Stored data entries:
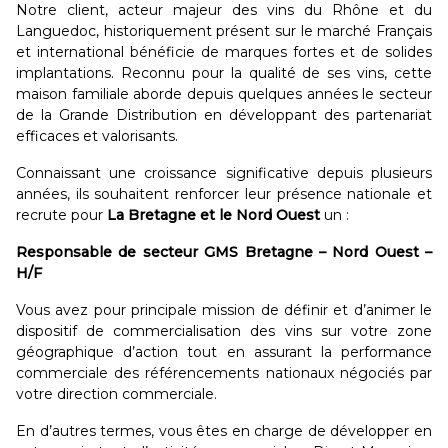
Notre client, acteur majeur des vins du Rhône et du
Languedoc, historiquement présent sur le marché Français
et international bénéficie de marques fortes et de solides
implantations. Reconnu pour la qualité de ses vins, cette
maison familiale aborde depuis quelques années le secteur
de la Grande Distribution en développant des partenariat
efficaces et valorisants.
Connaissant une croissance significative depuis plusieurs
années, ils souhaitent renforcer leur présence nationale et
recrute pour
La Bretagne et le Nord Ouest
un :
Responsable de secteur GMS Bretagne – Nord Ouest –
H/F
Vous avez pour principale mission de définir et d’animer le
dispositif de commercialisation des vins sur votre zone
géographique d’action tout en assurant la performance
commerciale des référencements nationaux négociés par
votre direction commerciale.
En d’autres termes, vous êtes en charge de développer en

**Exercise objective:** Copy the text of every entry above line for line, with no changes. Leave the pictures out.

**Response to this exercise:**
Notre client, acteur majeur des vins du Rhône et du
Languedoc, historiquement présent sur le marché Français
et international bénéficie de marques fortes et de solides
implantations. Reconnu pour la qualité de ses vins, cette
maison familiale aborde depuis quelques années le secteur
de la Grande Distribution en développant des partenariat
efficaces et valorisants.
Connaissant une croissance significative depuis plusieurs
années, ils souhaitent renforcer leur présence nationale et
recrute pour
La Bretagne et le Nord Ouest
un :
Responsable de secteur GMS Bretagne – Nord Ouest –
H/F
Vous avez pour principale mission de définir et d’animer le
dispositif de commercialisation des vins sur votre zone
géographique d’action tout en assurant la performance
commerciale des référencements nationaux négociés par
votre direction commerciale.
En d’autres termes, vous êtes en charge de développer en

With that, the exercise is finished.